(1) Sometime during the primaries, for no obvious reason, it occurred to me to reflect on the question: suppose I were a black parent: how would I handle the conversation with my child about whether or not she could be President? The idea that in America anyone can be President is so basic to our national mythology that, I imagined, the question would come up at some point; at any rate, I couldn’t assume that it would not. What would I say? Would I try to explain to my child that while perhaps, in her lifetime, an African-American might become President, it didn’t seem that likely at the moment? Would I lie? Or would I say that of course she could become President, even though I didn’t believe it, on the grounds that I didn’t know for a fact that it wasn’t so, and that I should not blight her hopes without certain knowledge?
I didn’t know what I would choose. But I hated the fact that these seemed to be the options. I hated it all the more because, as I said, the idea that in America anyone can become President is so basic, and so if I believed that neither I nor my child could ever become President, that thought would have to take the form: it is part of what America is that we think that anyone can become President, but it is not true for people who look like we do. We are exceptions. These ideals do not apply to us.
Of course, I knew all that before, but somehow the idea of trying to explain it to my child, to whom I ought to be able to say that the entire world was open to her if she worked hard and did right and had the talent, who I ought to try to prepare to face any danger and rise to any challenge, and whose heart I ought, above all, never ever to break — it brought it home in a new way. I suppose this is better than the conversations of an earlier era — the ones about why we couldn’t just get a soda in the department store, or sit down in the bus, or do anything, ever, that might annoy some white person, not to mention the still earlier conversations about how her daddy had been sold and she wouldn’t get to see him again — but still.

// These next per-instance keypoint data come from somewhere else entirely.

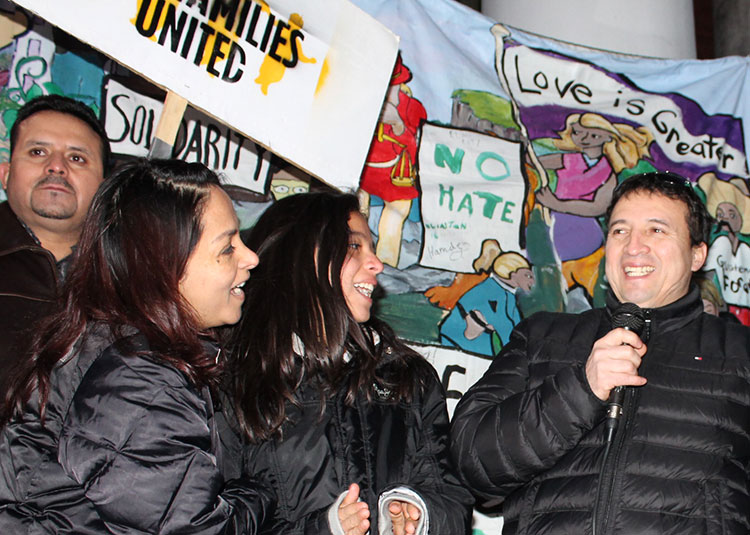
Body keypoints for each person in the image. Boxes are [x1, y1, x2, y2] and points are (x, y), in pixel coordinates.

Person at [450, 171, 750, 534]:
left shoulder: (740, 353)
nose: (634, 247)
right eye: (620, 231)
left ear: (697, 254)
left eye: (656, 230)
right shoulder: (541, 336)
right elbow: (470, 464)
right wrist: (581, 389)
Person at [0, 159, 274, 533]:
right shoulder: (140, 380)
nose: (251, 257)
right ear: (162, 265)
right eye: (227, 247)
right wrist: (261, 492)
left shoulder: (121, 349)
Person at [225, 191, 472, 535]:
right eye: (354, 246)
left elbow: (452, 500)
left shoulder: (408, 377)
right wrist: (324, 530)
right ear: (301, 256)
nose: (377, 264)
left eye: (372, 247)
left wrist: (419, 515)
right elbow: (221, 521)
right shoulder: (237, 379)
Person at [0, 95, 110, 393]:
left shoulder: (130, 282)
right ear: (6, 174)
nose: (56, 167)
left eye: (77, 158)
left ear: (104, 187)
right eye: (38, 152)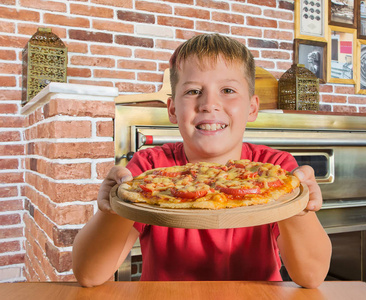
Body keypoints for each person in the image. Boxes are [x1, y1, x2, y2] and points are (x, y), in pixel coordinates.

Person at [72, 33, 332, 288]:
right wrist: (113, 206)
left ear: (252, 108)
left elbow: (311, 276)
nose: (209, 104)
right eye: (194, 91)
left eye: (228, 90)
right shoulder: (148, 170)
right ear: (173, 109)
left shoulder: (276, 171)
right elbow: (90, 275)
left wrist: (300, 206)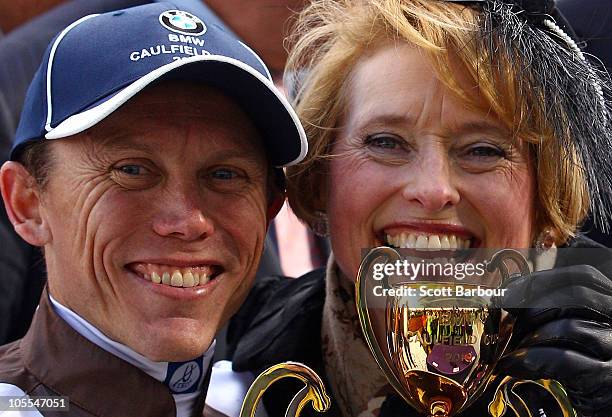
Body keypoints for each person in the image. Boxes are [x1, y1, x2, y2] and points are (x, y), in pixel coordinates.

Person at [228, 0, 612, 416]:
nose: (433, 190)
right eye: (386, 143)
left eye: (482, 150)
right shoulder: (221, 357)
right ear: (321, 177)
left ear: (546, 197)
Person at [0, 2, 307, 416]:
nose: (188, 222)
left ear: (271, 206)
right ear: (28, 203)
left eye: (224, 175)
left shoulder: (292, 397)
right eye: (131, 170)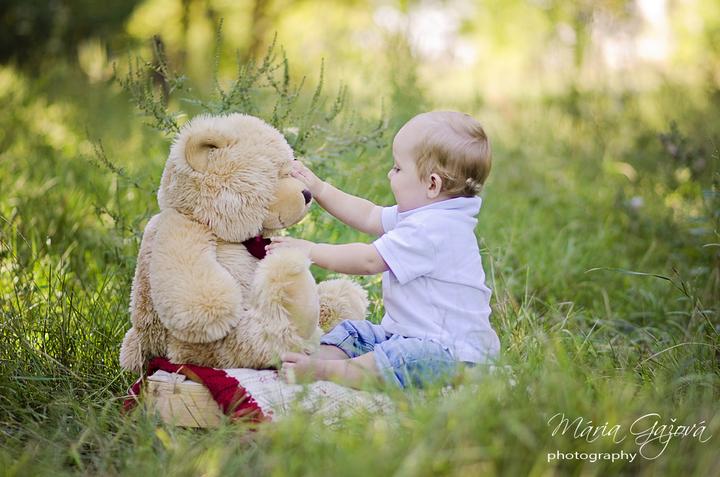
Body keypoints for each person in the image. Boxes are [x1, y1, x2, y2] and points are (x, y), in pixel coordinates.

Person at [266, 111, 500, 389]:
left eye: (398, 168)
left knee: (402, 357)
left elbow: (368, 261)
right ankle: (313, 359)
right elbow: (368, 215)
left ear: (432, 184)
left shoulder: (434, 228)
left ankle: (329, 371)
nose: (390, 174)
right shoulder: (427, 212)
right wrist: (320, 189)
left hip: (451, 357)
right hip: (408, 336)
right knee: (355, 332)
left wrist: (311, 250)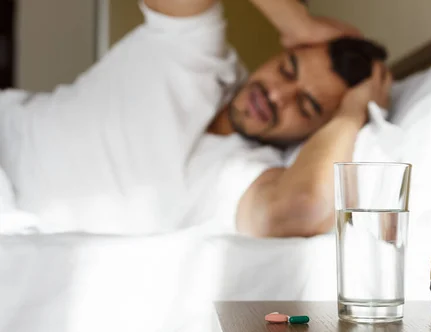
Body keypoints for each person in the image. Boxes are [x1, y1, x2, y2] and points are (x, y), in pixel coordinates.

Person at [0, 0, 392, 237]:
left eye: (304, 106)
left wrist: (351, 114)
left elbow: (302, 207)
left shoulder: (243, 175)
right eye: (287, 69)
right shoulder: (198, 52)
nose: (274, 95)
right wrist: (296, 22)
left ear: (316, 132)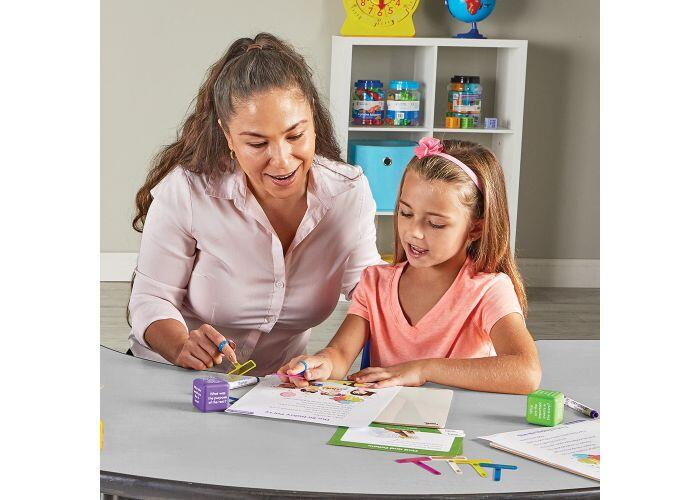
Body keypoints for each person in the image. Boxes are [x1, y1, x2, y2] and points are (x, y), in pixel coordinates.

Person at [127, 33, 383, 375]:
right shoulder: (188, 191)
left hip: (273, 387)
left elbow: (370, 293)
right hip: (174, 377)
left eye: (295, 135)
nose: (282, 160)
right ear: (228, 136)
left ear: (312, 117)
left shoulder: (347, 192)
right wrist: (181, 345)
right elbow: (151, 299)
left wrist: (335, 356)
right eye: (257, 143)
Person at [278, 138, 542, 394]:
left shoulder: (488, 290)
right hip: (382, 421)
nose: (413, 232)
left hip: (454, 419)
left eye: (435, 224)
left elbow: (526, 372)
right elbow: (340, 354)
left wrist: (423, 370)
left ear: (475, 228)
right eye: (405, 213)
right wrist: (321, 363)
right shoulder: (375, 283)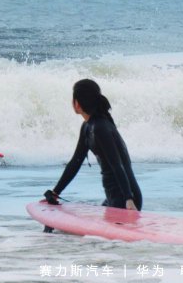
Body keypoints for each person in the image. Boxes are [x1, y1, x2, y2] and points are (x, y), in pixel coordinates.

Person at [44, 79, 142, 211]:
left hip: (124, 199)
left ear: (77, 103)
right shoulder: (88, 127)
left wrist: (129, 200)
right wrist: (56, 193)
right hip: (115, 197)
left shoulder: (100, 128)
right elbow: (75, 162)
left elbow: (117, 165)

No parent ever has to wonder how to have that conversation any more: whether to lie to his child or to take her dreams away before she’s had a chance to try to realize them.
That is extraordinary.
(2) After eight years of assault on our Constitution, we have elected a President who teaches Constitutional law. I cannot express what this means to me.
“The skill of an Obama administration has yet to be proven. The structure of our government will prove a more able opponent of change than John McCain. But for the first time in years, I have the basic sense that it’s going to be okay. Not great, necessarily. And certainly not perfect. But okay. The country will be led by decent, competent people who fret over the right things and employ the tools of the state for recognizable ends. They may not fully succeed. But then, maybe they will. At the least, they will try. And if they fail in their most ambitious goals, maybe they will simply make things somewhat better. After the constant anxiety and uncertainty of the last eight years, maybe that’s enough.”
I think I might put the odds of actual goodness slightly higher than Ezra does. But the knowledge that we will at least have basic competence is an immense, almost inexpressible relief.
(4) I live in a rather sedate part of Baltimore. It’s residential; you can find largeish streets if you walk four or five blocks, but it’s nothing like a downtown commercial district.
I had just gotten home from watching the election returns with friends, and I was checking some results on my computer. Suddenly, I heard this huge cheer coming from all around me. It wasn’t a crowd in the streets, or a visible celebration, though it sounded like one: as though there was a victory parade right outside my windows, on all sides. It was people in a bunch of townhouses reacting to the fact that the networks had called the race for Obama. Everyone was cheering. About fifteen minutes later, someone started shooting off fireworks. Horns were honking, people were cheering. It went on for at least an hour.
(5) I still can’t really believe that Obama actually won. But I’m trying.